State v. Wilbanks

Beasley, Presiding Judge,

dissenting.

I respectfully dissent.

*425Wilbanks argues that the State’s reliance upon federal cases holding to the contrary is misplaced because the Georgia statute does not explicitly state, as does 21 USC § 881 (a) (7), that a violation of that act will result in a forfeiture of “[a] 11 real property, including any right, title, and interest (including any leasehold interest) in the whole of any lot or tract of land and any appurtenances or improvements, which is used, or intended to be used, in any manner or part, to commit, or to facilitate the commission of [a drug offense]. ...” The federal forfeiture statute originated in 1970. Pub. L. 91-513, Title II, § 511. Among its amendments since then is subsection (a) (7), which was added with certain other subsections in 1984. Pub. L. 98-473, 306 (a). The Georgia statute originated in 1974. Ga. L. 1974, p. 221, § 1. Section 16-13-49 was rewritten in 1991, effective before the seizure in this case. Ga. L. 1991, p. 886, § 1. Prior to rewriting, it did not include real property.

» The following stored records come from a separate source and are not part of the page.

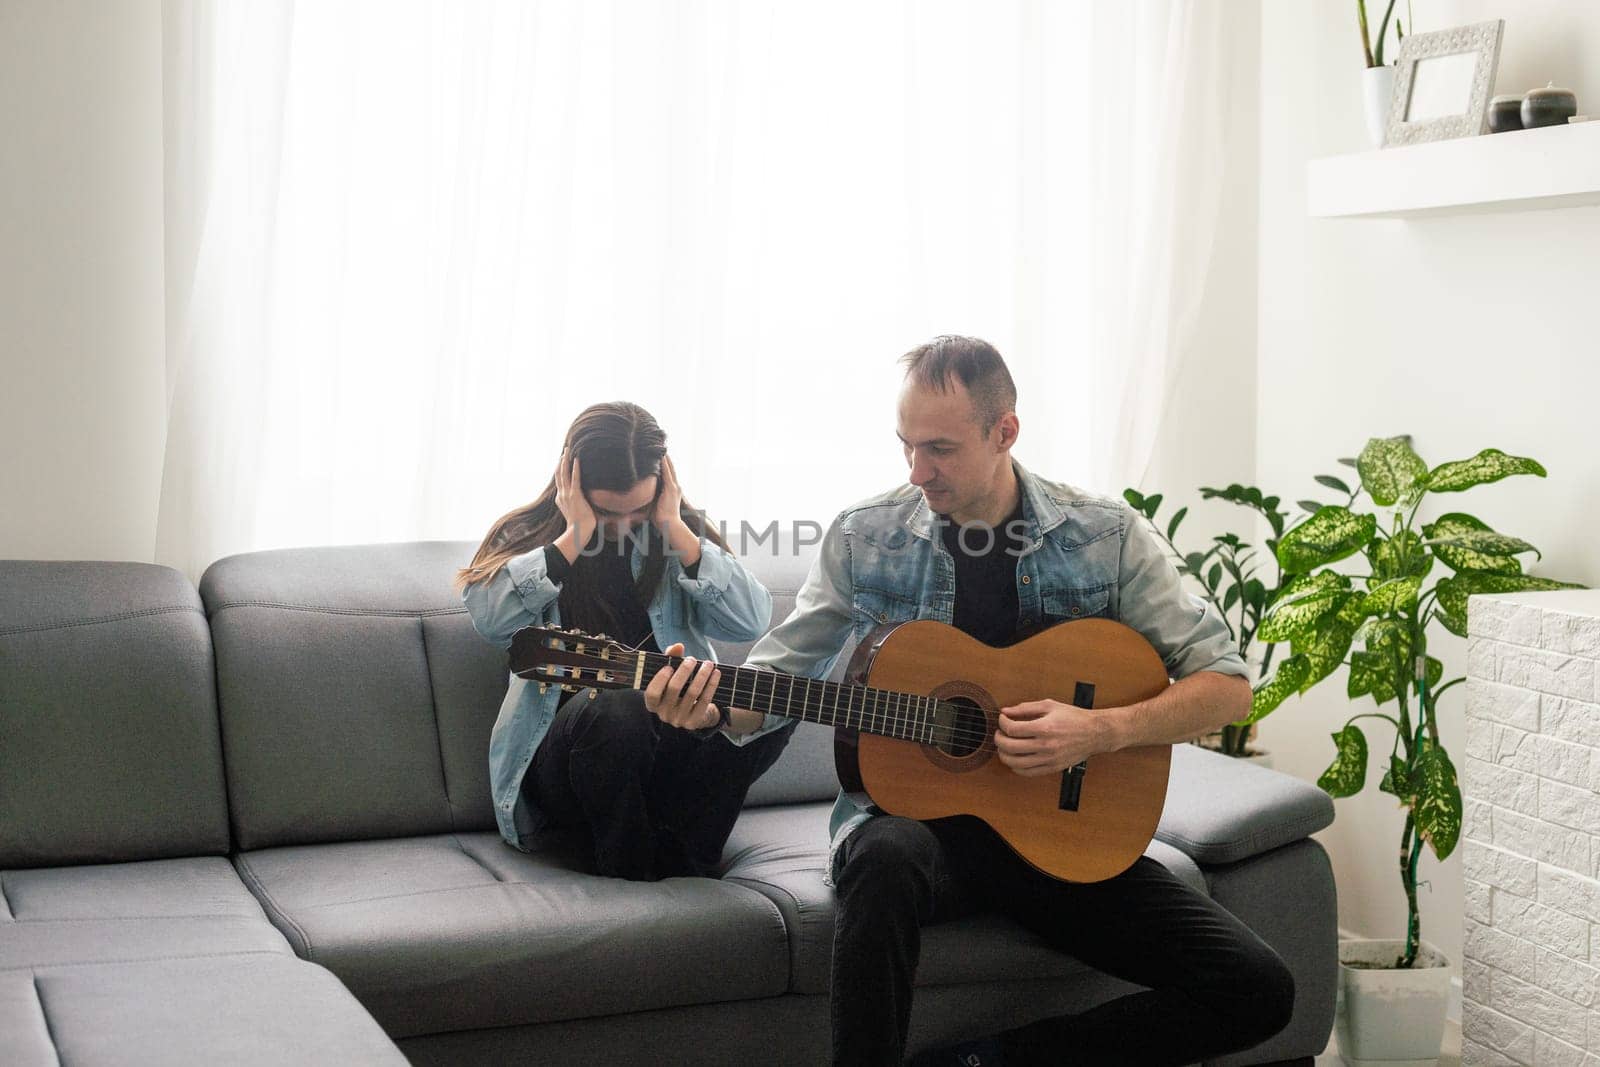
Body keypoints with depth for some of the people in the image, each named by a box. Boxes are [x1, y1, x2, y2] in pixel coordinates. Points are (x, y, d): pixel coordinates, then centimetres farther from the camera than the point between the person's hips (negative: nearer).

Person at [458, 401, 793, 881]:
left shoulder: (681, 536, 11)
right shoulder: (525, 537, 5)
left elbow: (750, 620, -6)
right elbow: (489, 619, -18)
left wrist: (676, 529, -8)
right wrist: (576, 535, -14)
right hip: (565, 746, -2)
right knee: (614, 707, -36)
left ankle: (686, 868, -16)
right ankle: (630, 878, -16)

A cardinal rule of statutory construction is that “the court must first ascertain the legislative intent in enacting the law and then construe the law to implement that intent. [Cit.]” State of Ga. v. Jackson, 197 Ga. App. 619, 620 (1) (399 SE2d 88) (1990). The legislature used broadly inclusive language in OCGA § 16-13-49 (d) (2): “all property,” and “directly or indirectly,” and “used or intended for use in any manner to facilitate.” This clearly signifies the intent of the legislature that the entirety of any property, including real estate, be forfeited. Although it did not explain these plain words by describing their fullness in detail, as did the federal statute, it did not limit these all-inclusive words either.

We have recognized that the State’s interest in a forfeiture proceeding “is only to prevent a guilty party from further misusing the property,” and is thus remedial in nature. State of Ga. v. Sewell, 155 Ga. App. 734, 735 (2) (272 SE2d 514) (1980). The legislature explicitly expressed its intent by directing in subsection (z) that “[t]his Code section must be liberally construed to effectuate its remedial purposes.” The federal forfeiture statute contains no such clear legislative directive.4 Neither did the Georgia statute before the amendment, when it was strictly construed. See State of Ga. v. Jackson, supra.

To permit the forfeiture of only an internal portion of a tract of land, not even including the access by which the drugs were brought in, as the trial court did here, according to the State’s undisputed description below, thwarts the legislative intent and in addition results in many problems of practical usage and conveyance, which the *426legislature may have recognized. One of the principles of statutory construction applicable here is quoted in Hollowell v. Jove, 247 Ga. 678, 681 (279 SE2d 430) (1981): “‘[T]he language being plain, and not leading to absurd or wholly impracticable consequences, it is the sole evidence of the ultimate legislative intent.’ ”

Decided March 19, 1993 — Reconsideration denied April 2, 1993 Jack O. Partain III, District Attorney, Gary D. Bergman, Special Assistant District Attorney, for appellant. William W. Keith III, Karen E. Luffman, for appellee.

In In the Matter of a Parcel of Real Property Known as 1632 N. Santa Rita, Tucson, 801 P2d 432 (Ct. App. Ariz. 1990), the Arizona Court of Appeals considered the same issue, under ARS § 13-2314 (F). It allows state forfeiture in racketeering cases, which covers possession of marijuana for sale. One of the categories subject to forfeiture, in subsection (3), is “all. . . property . . . used or intended to be used in any manner or part to facilitate the commission of the offense.” That court ascertained that this subsection “serves two purposes. It deprives the defendant of the means to commit further offenses, and it also helps the state defray the expenses of the investigation and prosecution. Based on the first purpose alone, the statute can be fairly characterized as remedial.” Id. at 436 (1). It further determined that, “like the federal statute, A.R.S. § 13-2314 (F) states that all property used to facilitate the commission of the offense is subject to forfeiture.” (Emphasis in original.) Id. at 437 (5). The Arizona statute does not contain the detail found in the federal statute. Nevertheless, the operative words were “all property.” Those same all-inclusive words are used in the Georgia statute. See also In re Land Located in Effingham, New Hampshire, 561 A2d 1061 (NH 1989) (entire 84-acre tract forfeited although marijuana found growing on only a portion of it; issue was whether the owner was aware of the drug violation).

The trial court incorrectly ruled that under the statute only real property within the curtilage of the mobile home is forfeited. No such carving out is contemplated by the statute. Of course, the innocent owners’ interests are protected. OCGA § 16-13-49 (e).

I am authorized to state that Chief Judge Pope and Presiding Judge Birdsong join in this dissent.

The federal criminal forfeiture statute does. See 21 USC § 853 (o); United States v. Littlefield, 821 F2d 1365 (9th Cir. 1987).